KyivPost                                                                                                                                               Oksana Grytsenko

Younger generation more inclined to take responsibility for their futures.

Twenty years after independence, Ukraine is a society torn apart by the huge gap between the rich and the poor, a byproduct of the greed and selfishness fostered by the wild capitalism of the 1990s.

There is, moreover, a sense that criminality rules the country, polls and sociologists said.
This lack of social cohesion fuels nostalgia for the mutual aid, state support and more predictable future of Soviet times.

But just as in Soviet times, Ukrainians’ top priorities remain the same: good health, a strong family and happy children, just as surveys in 1991 show. These are, after all, universal values.

Unlike during the immediate aftermath of the fall of the Soviet Union, however, young people are increasingly looking to themselves to achieve their goals – not the state or anybody else.

“Most Ukrainians in the 1990s [still] saw the state as responsible for their lives. But now the number of people who accept responsibility for their own lives has increased by 5-7 percent,” said Yevhen Holovaha, deputy head of the Institute of Sociology.

Holovaha hails those slow changes, calling them as essential steps for Ukrainian society on the way from feudal and Soviet to modern and European stages of development.

Self-reliance has been fostered by the fading away of the state as a pillar of support in the 1990s.

“Everything you need you have to get by yourself,” said Serhiy Pidhayevsky, a 24-year-old advertising executive who was only four years old when Ukraine gained independence.

Competition has brought greater selfishness as people jostle for advantage, particularly in the workplace. “We lack the feeling of community, we are too egocentric, oriented to our own interests,” said Pidhayevsky.

Kateryna Hanushevych, a 58-year-old pensioner, agrees.
“When I came to work at the [Kyiv marine engineering] plant in 1970, I knew nothing about this job. The people taught me how to work,” she said. “But now nobody wants to help, as they fear the newcomers could get their jobs and the old workers be cast out into the street.”

This egocentric approach was encouraged by the social and economic collapse of the 1990s, where citizens had to fend for themselves in a dog-eat-dog environment.

Hanushevych had to leave her job at the marine engineering plant and began running a market stall with her husband. “Those times were terrible,” she said, recalling her 10 years of working seven days a week at the market.

The increasing ruthlessness of society is evident in a comparison among three polls, one that was carried out in 1982 and two that were published earlier this year.

While in 1982 almost 87 percent of respondents told Soviet researchers that they believed it’s possible to earn money honestly, now only 24 percent think so, according to a survey by the Sofia Institute of Social Research in spring this year (see table).
While 83 percent said they were ready to help strangers in 1982, only 33 percent would help an unknown person today.

In the recent poll by the Institute of Sociology, Ukrainians depicted the current period as a time of criminals, politicians and beggars, not of workers, talented people or the morally scrupulous.
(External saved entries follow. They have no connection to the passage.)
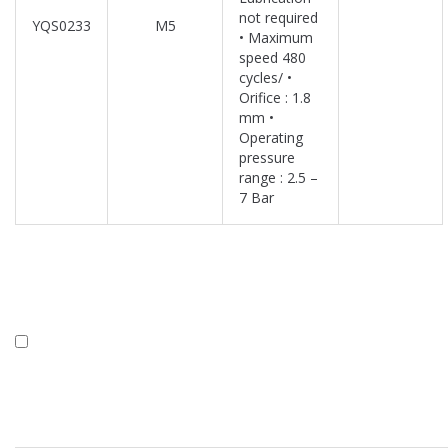
not required
YQS0233
M5
• Maximum
speed 480
cycles/ •
Orifice : 1.8
mm •
Operating
pressure
range : 2.5 –
7 Bar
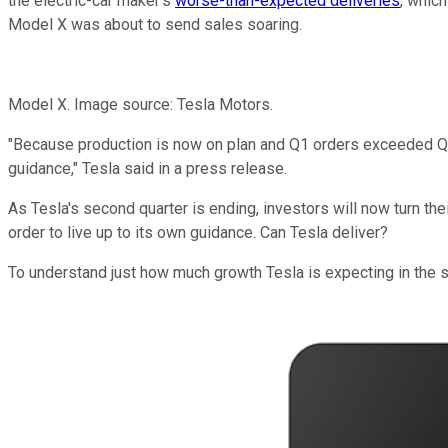
the electric-car maker's
worse-than-expected deliveries
, whic
Model X was about to send sales soaring.
Model X. Image source: Tesla Motors.
"Because production is now on plan and Q1 orders exceeded Q1 d
guidance," Tesla said in a press release.
As Tesla's second quarter is ending, investors will now turn thei
order to live up to its own guidance. Can Tesla deliver?
To understand just how much growth Tesla is expecting in the se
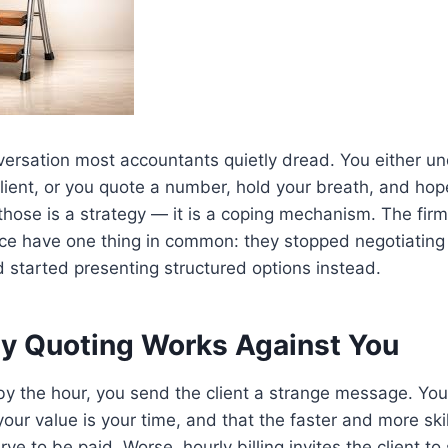
nversation most accountants quietly dread. You either u
client, or you quote a number, hold your breath, and hop
 those is a strategy — it is a coping mechanism. The firm
ce have one thing in common: they stopped negotiating
d started presenting structured options instead.
y Quoting Works Against You
 the hour, you send the client a strange message. You 
 your value is your time, and that the faster and more s
ve to be paid. Worse, hourly billing invites the client to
Pidhayevsky lamented that Ukrainian society had become so self-centered, but admitted that he is not ready to try to change the world around him. “I’m also a passive, average man and care only about myself,” he said.

Attention to individual needs has led to a boom in consumerism, unthinkable in Soviet times, snapping up the latest cars, cell phones and clothes.

“Since independence, Ukrainians have become more materialistic. That’s because in Soviet times people couldn’t buy lots of goods even when they had money,” said Iryna Bekeshkina, the head of Democratic Initiatives Foundation. “If you wanted a car you would have to stay in line for 10 years to buy it.”
Social upheaval and moral degradation have left some feeling nostalgic for the social security – or collective poverty -- that existed in the Soviet Union.

Hanushevych, however, who voted in favor of independence in 1991, said she would not like to return to Soviet ways, even though life in a post-Soviet country turned out harder than she expected.

“The Soviet Union was bad. We were standing in lines for sausages, for butter. We had neither clothes, nor shoes,” she said.
Nor would Hanushevych like to move abroad: “How could I leave my village? When I enter the garden, it’s such a joy: There are ripe raspberries, fresh cucumbers. What would I do abroad?” she said.